*Data shown*
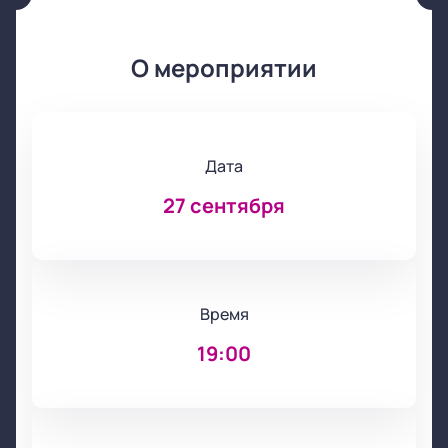
О мероприятии
Дата
27 сентября
Время
19:00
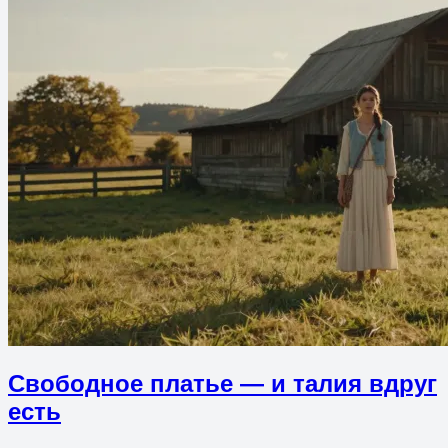
Свободное платье — и талия вдруг
есть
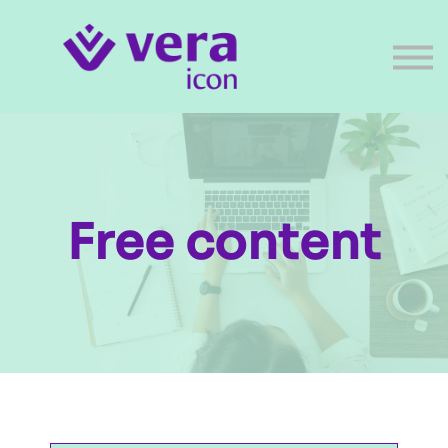
Free content
Cursussen
Memberships
Mijn account
Test 15 dagen gratis
Free content
Gratis proeflidmaatschap!
Krijg 15 dagen lang volledig gratis
toegang tot al onze lidmaatschappen.
Geen verplichtingen, niet automatisch
verlengd en elk moment opzegbaar.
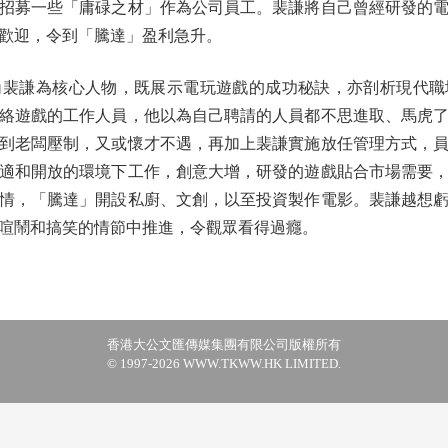
招募一些「庸碌之材」作為公司員工。裴謙將自己曾經研發的
歡迎，令到「騰達」盈利急升。
謙為核心人物，既展示電玩遊戲的成功秘訣，亦剖析現代職
絡遊戲的工作人員，他以為自己聘請的人員都不思進取、馬虎
到老闆壓制，又或懷才不遇，再加上裴謙實施放任管理方式，
適和開放的環境下工作，創意大增，研發的遊戲貼合市場需要
情，「騰達」開設私廚、文創，以至投資製作電影。裴謙越想
喧鬧和搞笑的情節中推進，令觀眾看得過癮。
香港大公文匯傳媒集團有限公司版權所有
© 1997-2026 WWW.TKWW.HK LIMITED.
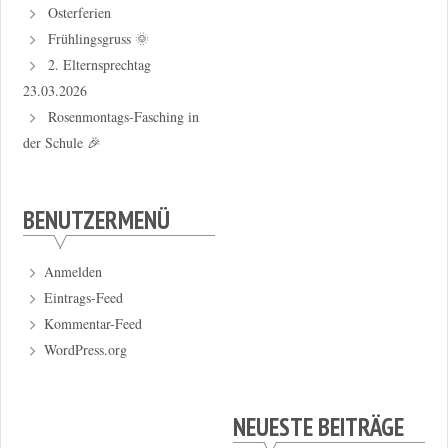
Osterferien
Frühlingsgruss 🌞
2. Elternsprechtag
23.03.2026
Rosenmontags-Fasching in
der Schule 🎉
BENUTZERMENÜ
Anmelden
Eintrags-Feed
Kommentar-Feed
WordPress.org
NEUESTE BEITRÄGE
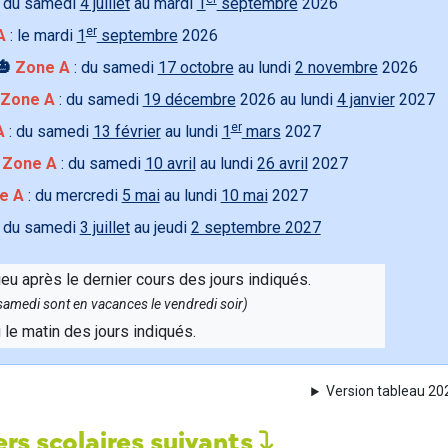
 du samedi
4 juillet
au mardi
1
septembre
2026
er
A
: le mardi
1
septembre
2026
🎃
Zone A
: du samedi
17 octobre
au lundi
2 novembre
2026
Zone A
: du samedi
19 décembre
2026 au lundi
4 janvier
2027
er
A
: du samedi
13 février
au lundi
1
mars
2027

Zone A
: du samedi
10 avril
au lundi
26 avril
2027
e A
: du mercredi
5 mai
au lundi
10 mai
2027
 du samedi
3 juillet
au jeudi
2 septembre 2027
ieu après le dernier cours des jours indiqués.
e samedi sont en vacances le vendredi soir)
u le matin des jours indiqués.
Version tableau 2
rs scolaires suivants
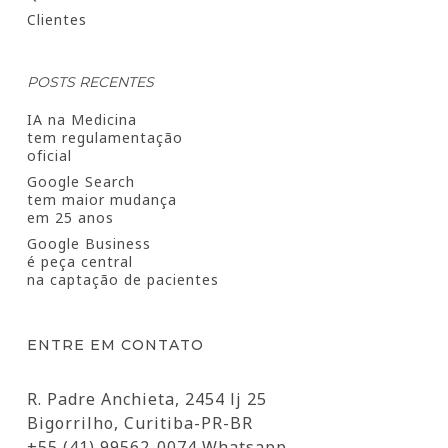
Clientes
POSTS RECENTES
IA na Medicina
tem regulamentação
oficial
Google Search
tem maior mudança
em 25 anos
Google Business
é peça central
na captação de pacientes
ENTRE EM CONTATO
R. Padre Anchieta, 2454 lj 25
Bigorrilho, Curitiba-PR-BR
+55 (41) 99562-0074 Whatsapp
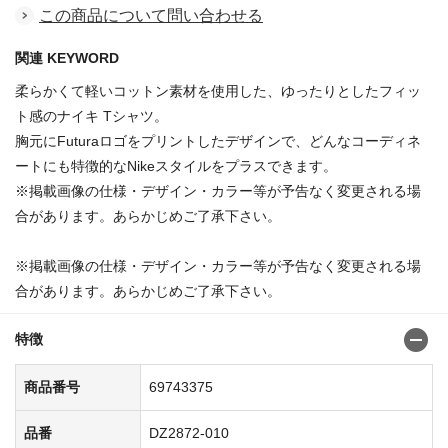
この商品について問い合わせる
関連 KEYWORD
柔らかくて軽いコットン素材を使用した、ゆったりとしたフィッ
ト感のナイキ Tシャツ。
胸元にFuturaロゴをプリントしたデザインで、どんなコーディネ
ートにも特徴的なNikeスタイルをプラスできます。
※掲載画像の仕様・デザイン・カラー等が予告なく変更される場
合があります。あらかじめご了承下さい。
※掲載画像の仕様・デザイン・カラー等が予告なく変更される場
合があります。あらかじめご了承下さい。
特徴
商品番号
69743375
品番
DZ2872-010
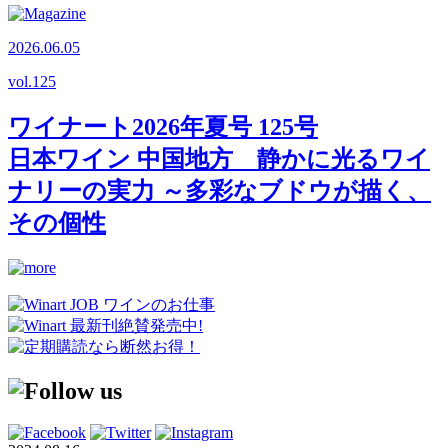
2026.06.05
vol.
125
ワイナート2026年夏号 125号
日本ワイン 中国地方 静かに光るワイ
ナリーの実力 ～多彩なブドウが描く、
その個性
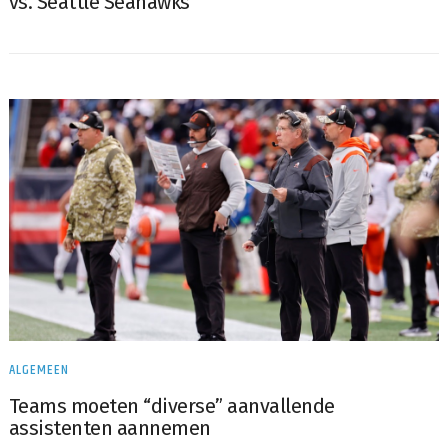
vs. Seattle Seahawks
ALGEMEEN
Teams moeten “diverse” aanvallende
assistenten aannemen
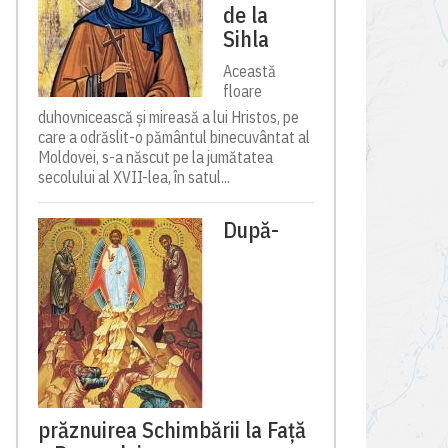
de la
Sihla
Această
floare
duhovnicească și mireasă a lui Hristos, pe
care a odrăslit-o pământul binecuvântat al
Moldovei, s-a născut pe la jumătatea
secolului al XVII-lea, în satul...
După-
prăznuirea Schimbării la Față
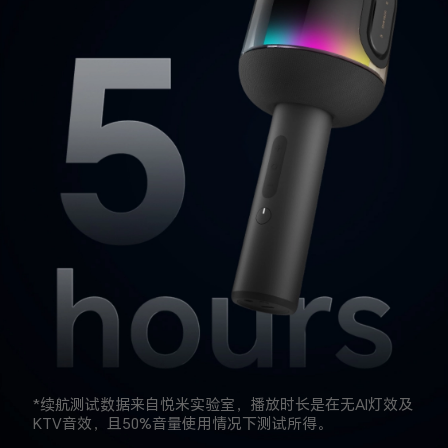
*续航测试数据来自悦米实验室，播放时长是在无AI灯效及
KTV音效，且50%音量使用情况下测试所得。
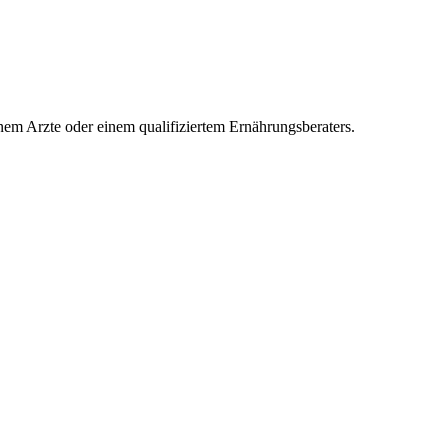
inem Arzte oder einem qualifiziertem Ernährungsberaters.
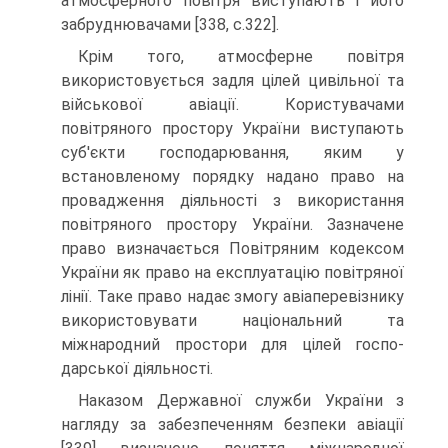
атмосферного повітря виступають і його
забруднювачами [338, с.322].
Крім того, атмосферне повітря
використовуєть­ся задля цілей цивільної та
військової авіації. Корис­тувачами
повітряного простору України виступають
суб'єкти господарювання, яким у
встановленому по­рядку надано право на
провадження діяльності з ви­користання
повітряного простору України. Зазначене
право визначається Повітряним кодексом
України як право на експлуатацію повітряної
лінії. Таке право надає змогу авіаперевізнику
використовувати націо­нальний та
міжнародний простори для цілей госпо­
дарської діяльності.
Наказом Державної служби України з
нагляду за забезпеченням безпеки авіації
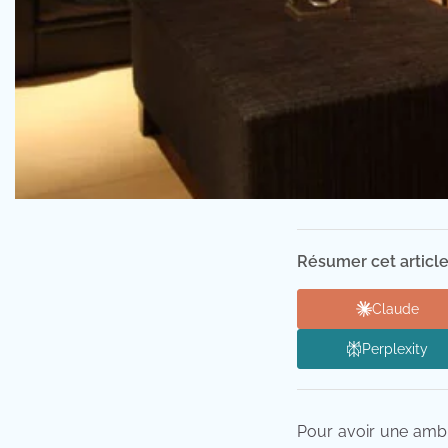
Résumer cet article
Claude
Perplexity
Pour avoir une ambi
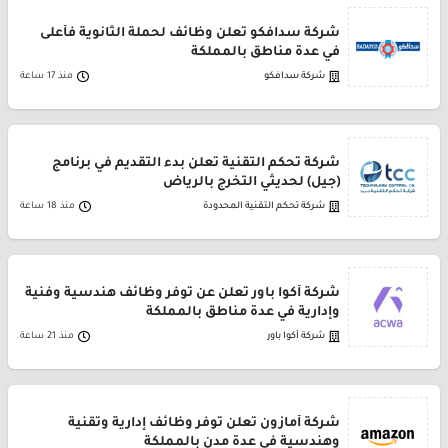
شركة سدافكو تعلن وظائف لحملة الثانوية فأعلى
في عدة مناطق بالمملكة
شركة سدافكو
منذ 17 ساعة
شركة تحكم التقنية تعلن بدء التقديم في برنامج
(جيل) لحديثي التخرج بالرياض
شركة تحكم التقنية المحدودة
منذ 18 ساعة
شركة أكوا باور تعلن عن توفر وظائف هندسية وفنية
وإدارية في عدة مناطق بالمملكة
شركة أكوا باور
منذ 21 ساعة
شركة أمازون تعلن توفر وظائف إدارية وتقنية
وهندسية في عدة مدن بالمملكة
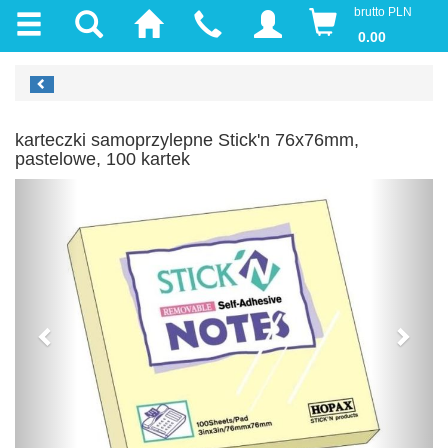
brutto PLN
0.00
karteczki samoprzylepne Stick'n 76x76mm,
pastelowe, 100 kartek
Previous
Next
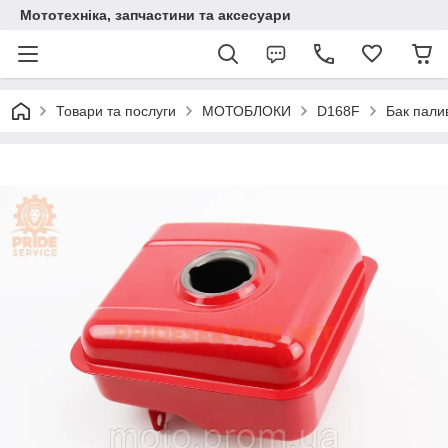
Мототехніка, запчастини та аксесуари
Товари та послуги
МОТОБЛОКИ
D168F
Бак пали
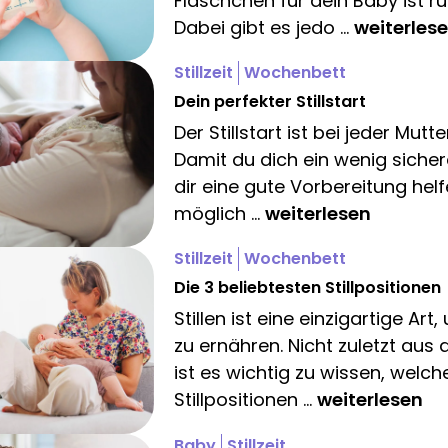
Fläschchen für dein Baby ist ru
Dabei gibt es jedo ...
weiterles
Stillzeit
Wochenbett
Dein perfekter Stillstart
Der Stillstart ist bei jeder Mutt
Damit du dich ein wenig sichere
dir eine gute Vorbereitung hel
möglich ...
weiterlesen
Stillzeit
Wochenbett
Die 3 beliebtesten Stillpositionen
Stillen ist eine einzigartige Ar
zu ernähren. Nicht zuletzt aus
ist es wichtig zu wissen, welch
Stillpositionen ...
weiterlesen
Baby
Stillzeit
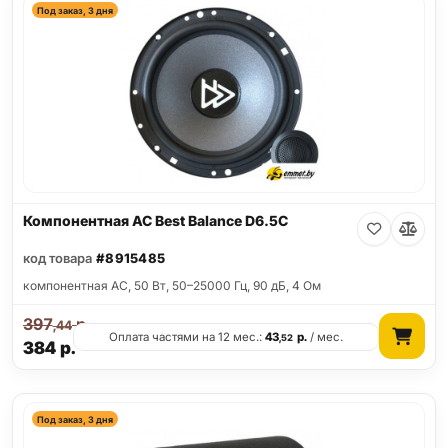
Под заказ, 3 дня
Компонентная АС Best Balance D6.5C
код товара
#8915485
компонентная АС, 50 Вт, 50–25000 Гц, 90 дБ, 4 Ом
397
р.
,44
Оплата частями на 12 мес.:
43
р.
/ мес.
,52
384
р.
Под заказ, 3 дня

*Directive*
Transcribe the full listing above exactly as it stands, minus the pictures.

*Answer to the problem*
О мероприятии
Дата
27 сентября
Время
19:00
Свободное платье — и талия вдруг
есть
Free content
Cursussen
Memberships
Mijn account
Test 15 dagen gratis
Free content
Gratis proeflidmaatschap!
Krijg 15 dagen lang volledig gratis
toegang tot al onze lidmaatschappen.
Geen verplichtingen, niet automatisch
verlengd en elk moment opzegbaar.
招募一些「庸碌之材」作為公司員工。裴謙將自己曾經研發的
歡迎，令到「騰達」盈利急升。
謙為核心人物，既展示電玩遊戲的成功秘訣，亦剖析現代職
絡遊戲的工作人員，他以為自己聘請的人員都不思進取、馬虎
到老闆壓制，又或懷才不遇，再加上裴謙實施放任管理方式，
適和開放的環境下工作，創意大增，研發的遊戲貼合市場需要
情，「騰達」開設私廚、文創，以至投資製作電影。裴謙越想
喧鬧和搞笑的情節中推進，令觀眾看得過癮。
香港大公文匯傳媒集團有限公司版權所有
© 1997-2026 WWW.TKWW.HK LIMITED.
Osterferien
Frühlingsgruss 🌞
2. Elternsprechtag
23.03.2026
Rosenmontags-Fasching in
der Schule 🎉
BENUTZERMENÜ
Anmelden
Eintrags-Feed
Kommentar-Feed
WordPress.org
NEUESTE BEITRÄGE
 du samedi
4 juillet
au mardi
1
septembre
2026
er
A
: le mardi
1
septembre
2026
🎃
Zone A
: du samedi
17 octobre
au lundi
2 novembre
2026
Zone A
: du samedi
19 décembre
2026 au lundi
4 janvier
2027
er
A
: du samedi
13 février
au lundi
1
mars
2027

Zone A
: du samedi
10 avril
au lundi
26 avril
2027
e A
: du mercredi
5 mai
au lundi
10 mai
2027
 du samedi
3 juillet
au jeudi
2 septembre 2027
ieu après le dernier cours des jours indiqués.
e samedi sont en vacances le vendredi soir)
u le matin des jours indiqués.
Version tableau 2
rs scolaires suivants
Clientes
POSTS RECENTES
IA na Medicina
tem regulamentação
oficial
Google Search
tem maior mudança
em 25 anos
Google Business
é peça central
na captação de pacientes
ENTRE EM CONTATO
R. Padre Anchieta, 2454 lj 25
Bigorrilho, Curitiba-PR-BR
+55 (41) 99562-0074 Whatsapp
この商品について問い合わせる
関連 KEYWORD
柔らかくて軽いコットン素材を使用した、ゆったりとしたフィッ
ト感のナイキ Tシャツ。
胸元にFuturaロゴをプリントしたデザインで、どんなコーディネ
ートにも特徴的なNikeスタイルをプラスできます。
※掲載画像の仕様・デザイン・カラー等が予告なく変更される場
合があります。あらかじめご了承下さい。
※掲載画像の仕様・デザイン・カラー等が予告なく変更される場
合があります。あらかじめご了承下さい。
特徴
商品番号
69743375
品番
DZ2872-010
2026.06.05
vol.
125
ワイナート2026年夏号 125号
日本ワイン 中国地方 静かに光るワイ
ナリーの実力 ～多彩なブドウが描く、
その個性
vs. Seattle Seahawks
ALGEMEEN
Teams moeten “diverse” aanvallende
assistenten aannemen
de la
Sihla
Această
floare
duhovnicească și mireasă a lui Hristos, pe
care a odrăslit-o pământul binecuvântat al
Moldovei, s-a născut pe la jumătatea
secolului al XVII-lea, în satul...
După-
prăznuirea Schimbării la Față
*续航测试数据来自悦米实验室，播放时长是在无AI灯效及
KTV音效，且50%音量使用情况下测试所得。
inem Arzte oder einem qualifiziertem Ernährungsberaters.
атмосферного повітря виступають і його
забруднювачами [338, с.322].
Крім того, атмосферне повітря
використовуєть­ся задля цілей цивільної та
військової авіації. Корис­тувачами
повітряного простору України виступають
суб'єкти господарювання, яким у
встановленому по­рядку надано право на
провадження діяльності з ви­користання
повітряного простору України. Зазначене
право визначається Повітряним кодексом
України як право на експлуатацію повітряної
лінії. Таке право надає змогу авіаперевізнику
використовувати націо­нальний та
міжнародний простори для цілей госпо­
дарської діяльності.
Наказом Державної служби України з
нагляду за забезпеченням безпеки авіації
Résumer cet article
Claude
Perplexity
Pour avoir une ambi
شركة سدافكو تعلن وظائف لحملة الثانوية فأعلى
في عدة مناطق بالمملكة
شركة سدافكو
منذ 17 ساعة
شركة تحكم التقنية تعلن بدء التقديم في برنامج
(جيل) لحديثي التخرج بالرياض
شركة تحكم التقنية المحدودة
منذ 18 ساعة
شركة أكوا باور تعلن عن توفر وظائف هندسية وفنية
وإدارية في عدة مناطق بالمملكة
شركة أكوا باور
منذ 21 ساعة
شركة أمازون تعلن توفر وظائف إدارية وتقنية
وهندسية في عدة مدن بالمملكة
brutto PLN
0.00
karteczki samoprzylepne Stick'n 76x76mm,
pastelowe, 100 kartek
Previous
Next
Мототехніка, запчастини та аксесуари
Товари та послуги
МОТОБЛОКИ
D168F
Бак пали
Fläschchen für dein Baby ist ru
Dabei gibt es jedo ...
weiterles
Stillzeit
Wochenbett
Dein perfekter Stillstart
Der Stillstart ist bei jeder Mutt
Damit du dich ein wenig sichere
dir eine gute Vorbereitung hel
möglich ...
weiterlesen
Stillzeit
Wochenbett
Die 3 beliebtesten Stillpositionen
Stillen ist eine einzigartige Ar
zu ernähren. Nicht zuletzt aus
ist es wichtig zu wissen, welch
Stillpositionen ...
weiterlesen
Baby
Stillzeit
Под заказ, 3 дня
Компонентная АС Best Balance D6.5C
код товара
#8915485
компонентная АС, 50 Вт, 50–25000 Гц, 90 дБ, 4 Ом
397
р.
,44
Оплата частями на 12 мес.:
43
р.
/ мес.
,52
384
р.
Под заказ, 3 дня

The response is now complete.